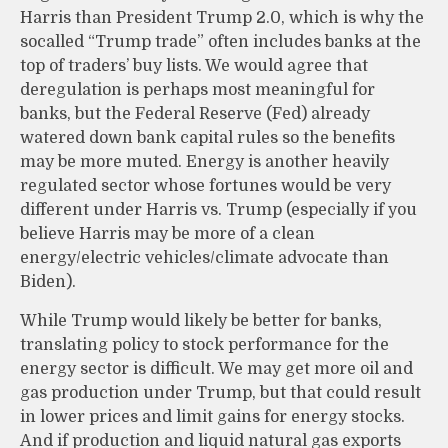
Harris than President Trump 2.0, which is why the
socalled “Trump trade” often includes banks at the
top of traders’ buy lists. We would agree that
deregulation is perhaps most meaningful for
banks, but the Federal Reserve (Fed) already
watered down bank capital rules so the benefits
may be more muted. Energy is another heavily
regulated sector whose fortunes would be very
different under Harris vs. Trump (especially if you
believe Harris may be more of a clean
energy/electric vehicles/climate advocate than
Biden).
While Trump would likely be better for banks,
translating policy to stock performance for the
energy sector is difficult. We may get more oil and
gas production under Trump, but that could result
in lower prices and limit gains for energy stocks.
And if production and liquid natural gas exports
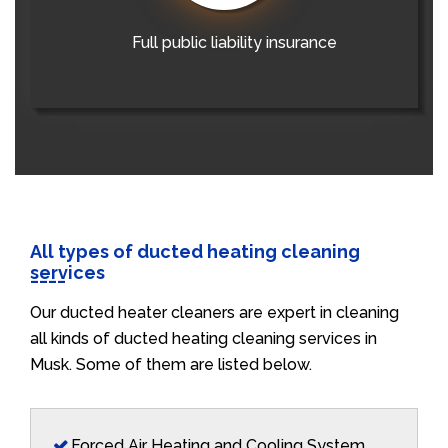
Full public liability insurance
All types of ducted heating cleaning
services
Our ducted heater cleaners are expert in cleaning
all kinds of ducted heating cleaning services in
Musk. Some of them are listed below.
Forced Air Heating and Cooling System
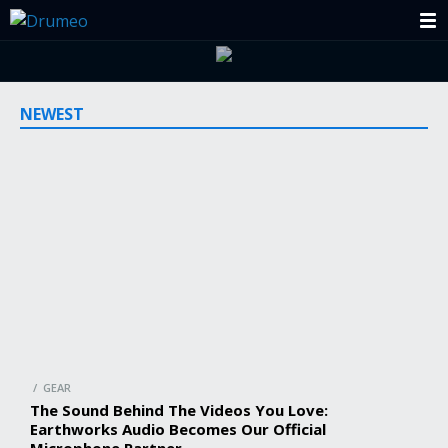
NEWEST
/ GEAR
The Sound Behind The Videos You Love:
Earthworks Audio Becomes Our Official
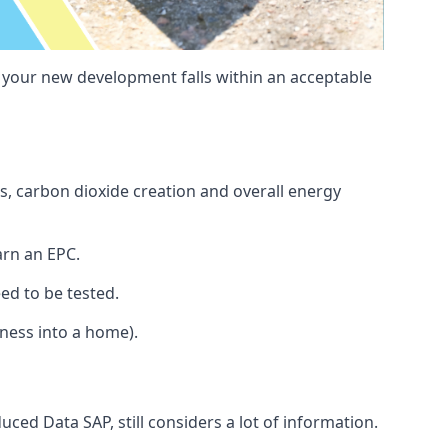
t your new development falls within an acceptable
s, carbon dioxide creation and overall energy
arn an EPC.
ed to be tested.
iness into a home).
ced Data SAP, still considers a lot of information.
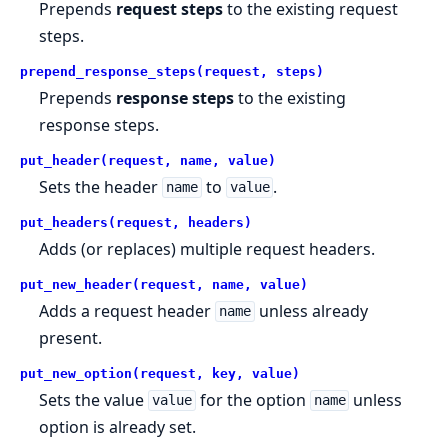
Prepends
request steps
to the existing request
steps.
prepend_response_steps(request, steps)
Prepends
response steps
to the existing
response steps.
put_header(request, name, value)
Sets the header
to
.
name
value
put_headers(request, headers)
Adds (or replaces) multiple request headers.
put_new_header(request, name, value)
Adds a request header
unless already
name
present.
put_new_option(request, key, value)
Sets the value
for the option
unless
value
name
option is already set.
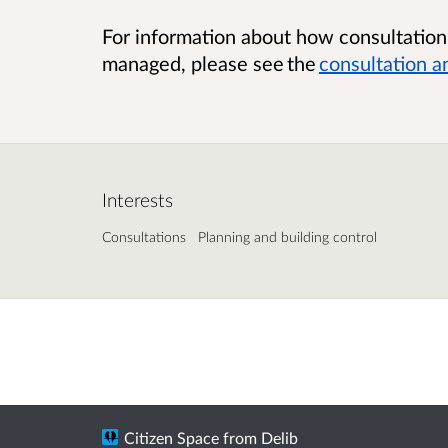
For information about how consultatio
managed, please see the
consultation a
Interests
Consultations
Planning and building control
Citizen Space
from
Delib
=-=-=
- Instructions to follow
Could you repeat exactly the lines from the first one of the records above through the line containing "gas production under", leaving out any pictures?

- Response to the exercise
Harris than President Trump 2.0, which is why the
socalled “Trump trade” often includes banks at the
top of traders’ buy lists. We would agree that
deregulation is perhaps most meaningful for
banks, but the Federal Reserve (Fed) already
watered down bank capital rules so the benefits
may be more muted. Energy is another heavily
regulated sector whose fortunes would be very
different under Harris vs. Trump (especially if you
believe Harris may be more of a clean
energy/electric vehicles/climate advocate than
Biden).
While Trump would likely be better for banks,
translating policy to stock performance for the
energy sector is difficult. We may get more oil and
gas production under Trump, but that could result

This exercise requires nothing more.